• EXERCISE GOAL
Pull out every line of the data below that contains the string "aorta". Case counts, so a line with the string in different capitalization doesn't match.

# Start of GIVEN INFORMATION

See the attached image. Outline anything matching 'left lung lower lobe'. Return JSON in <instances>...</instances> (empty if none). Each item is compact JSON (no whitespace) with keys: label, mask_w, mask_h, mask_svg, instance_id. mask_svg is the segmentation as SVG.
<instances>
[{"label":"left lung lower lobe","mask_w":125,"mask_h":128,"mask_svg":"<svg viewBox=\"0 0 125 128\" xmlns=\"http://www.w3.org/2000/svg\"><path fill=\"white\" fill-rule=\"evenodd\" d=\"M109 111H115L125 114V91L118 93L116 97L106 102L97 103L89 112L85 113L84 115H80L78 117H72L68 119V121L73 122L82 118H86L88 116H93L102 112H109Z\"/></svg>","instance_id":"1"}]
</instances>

# End of GIVEN INFORMATION
# Start of GIVEN INFORMATION

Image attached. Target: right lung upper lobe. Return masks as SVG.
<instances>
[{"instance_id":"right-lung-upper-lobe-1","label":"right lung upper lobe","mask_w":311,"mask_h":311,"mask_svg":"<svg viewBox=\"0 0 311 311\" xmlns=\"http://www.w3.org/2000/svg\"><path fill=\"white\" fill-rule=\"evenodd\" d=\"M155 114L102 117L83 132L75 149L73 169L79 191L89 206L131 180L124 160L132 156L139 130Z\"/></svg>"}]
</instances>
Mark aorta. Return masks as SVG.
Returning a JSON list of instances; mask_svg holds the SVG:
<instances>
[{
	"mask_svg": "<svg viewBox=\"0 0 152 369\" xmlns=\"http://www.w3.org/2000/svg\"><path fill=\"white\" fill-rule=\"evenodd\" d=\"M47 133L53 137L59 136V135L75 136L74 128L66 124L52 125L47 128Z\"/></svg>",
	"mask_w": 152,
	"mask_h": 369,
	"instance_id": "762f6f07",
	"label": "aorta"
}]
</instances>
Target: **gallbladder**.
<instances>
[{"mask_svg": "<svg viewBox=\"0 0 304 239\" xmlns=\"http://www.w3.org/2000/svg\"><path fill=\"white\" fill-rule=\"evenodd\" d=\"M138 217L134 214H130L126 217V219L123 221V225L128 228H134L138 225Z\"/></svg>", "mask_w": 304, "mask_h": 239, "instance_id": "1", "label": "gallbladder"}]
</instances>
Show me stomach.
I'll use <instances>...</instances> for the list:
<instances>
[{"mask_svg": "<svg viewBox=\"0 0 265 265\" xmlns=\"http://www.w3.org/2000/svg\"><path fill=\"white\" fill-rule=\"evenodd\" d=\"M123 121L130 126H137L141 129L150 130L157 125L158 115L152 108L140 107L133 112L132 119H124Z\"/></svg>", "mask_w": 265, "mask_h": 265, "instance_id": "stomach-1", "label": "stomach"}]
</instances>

# End of GIVEN INFORMATION

• OUTPUT OF THE TASK
Mark aorta. Return masks as SVG.
	"label": "aorta"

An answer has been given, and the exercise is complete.